In another complicated grief therapy exercise, the therapist asks a scripted question: “If someone could wave a magic wand and your grief was at a manageable level, what would you want for yourself? What would you be doing?”
Someone with complicated grief can’t imagine a future without the person they have lost, or without the unrelenting, intense grief that’s taken up residence in their life. It’s a future-oriented question for someone who has lost sight of the future.
Just asking the question, Shear says, can activate our innate exploratory system and spark hope.
Is complicated grief an illness?
Complicated grief therapy is challenging but it works. Yet Shear’s therapy has sparked controversy, starting with the very idea that there is a form of grief so severe and debilitating that it meets the definition of a mental illness.
Shear and colleagues have advocated for a grief disorder to be included in the Diagnostic and Statistical Manual (DSM), psychology’s diagnostic bible, because they believe complicated grief is a clear-cut, diagnosable syndrome, separate from depression, anxiety or post-traumatic stress disorder.
Without sanction by a DSM diagnosis, psychotherapy in the United States is not covered by health insurance. Without insurance reimburse¬ment, complicated grief therapy is out of most people’s reach.

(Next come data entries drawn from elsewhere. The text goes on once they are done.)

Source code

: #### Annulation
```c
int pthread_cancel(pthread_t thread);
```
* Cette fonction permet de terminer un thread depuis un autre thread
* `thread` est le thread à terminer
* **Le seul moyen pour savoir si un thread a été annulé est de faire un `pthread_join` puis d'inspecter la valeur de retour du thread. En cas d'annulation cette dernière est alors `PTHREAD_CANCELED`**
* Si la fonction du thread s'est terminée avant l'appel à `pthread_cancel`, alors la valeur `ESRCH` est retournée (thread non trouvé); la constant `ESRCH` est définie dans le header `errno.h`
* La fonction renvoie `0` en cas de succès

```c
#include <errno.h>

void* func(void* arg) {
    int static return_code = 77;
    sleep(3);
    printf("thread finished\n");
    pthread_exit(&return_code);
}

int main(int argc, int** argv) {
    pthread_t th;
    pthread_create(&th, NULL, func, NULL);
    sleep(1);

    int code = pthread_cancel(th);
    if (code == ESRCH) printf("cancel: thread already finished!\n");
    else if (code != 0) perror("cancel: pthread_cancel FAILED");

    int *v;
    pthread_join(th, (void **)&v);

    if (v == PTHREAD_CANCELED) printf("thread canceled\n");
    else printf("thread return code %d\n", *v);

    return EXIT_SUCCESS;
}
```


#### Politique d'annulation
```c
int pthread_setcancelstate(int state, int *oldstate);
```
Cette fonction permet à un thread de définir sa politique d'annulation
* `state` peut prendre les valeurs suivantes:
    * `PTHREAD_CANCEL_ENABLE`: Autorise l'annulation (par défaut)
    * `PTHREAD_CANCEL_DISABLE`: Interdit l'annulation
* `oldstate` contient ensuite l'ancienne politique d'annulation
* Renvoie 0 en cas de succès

In 2013, the DSM-5 listed persistent complex bereavement disorder as a “condition for further study”, calling for more research on the issue.
The major issue therapists have with complicated grief is that they believe it pathologises a fundamental human experience.
“Medicalising or pathologising the experience of someone who is having difficulty after a death does not do justice to the full social and cul¬tural context in which he or she is grieving,” writes Donna Schuurman, the senior director of advocacy and training at Portland, Oregon’s Dougy Centre, which supports grieving children and families. “Grief is not a medical disease; it is a human response to loss.”
Grief is a problem of narrative
One way to answer the question of whether grief is a disease is to ask whether the treatment provides a cure. Muldberg describes her grief as “a wound that wasn’t healing” but complicated grief therapy isn’t a cure the way antibiotics cure an infection. Grief doesn’t end; it just changes form.
Muldberg says complicated grief therapy taught her how to live with grief. She still grieves for Eric but she is also back in the world. She travels with her husband and daughter. She volunteers for the Valerie Fund, an organisation that supports families of children with cancer and blood disorders, which helped Eric and their family when he was sick.
The more I thought about my conversations with Muldberg, the more I thought about how therapy with Shear helped her to put Eric’s death into the context of her life story.
The idea that a story needs a beginning, middle and end goes back to Aristotle. People with complicated grief can’t see the arc of their own stories. They can’t get to what classic plot theory calls denouement – resolution.
Most of us, when faced with a loss, find a way of putting what happened into the form of a story: this is what happened, this is who I was, this is what the person who died meant to me, and this is who I am now. But people who have complicated grief can’t do this.
Grief is a problem of narrative. A story, in order to be told, needs a narrator with a point of view who offers a perspective on what happened. But you can’t narrate if you don’t know who you are.
Many of Shear’s therapy techniques are about learning to narrate in the face of great pain and devastating losses.
Plotting out the story restores the narrator and the narrative. Then, you can begin to imagine a new story, a new plot for yourself. It’s not a choice between grief or living, remembering or forgetting, the way Muldberg once worried it was. The book of life is a multivolume set. A sequel can only start when the first volume is brought to a close and when the narrator knows she’s going to be all right.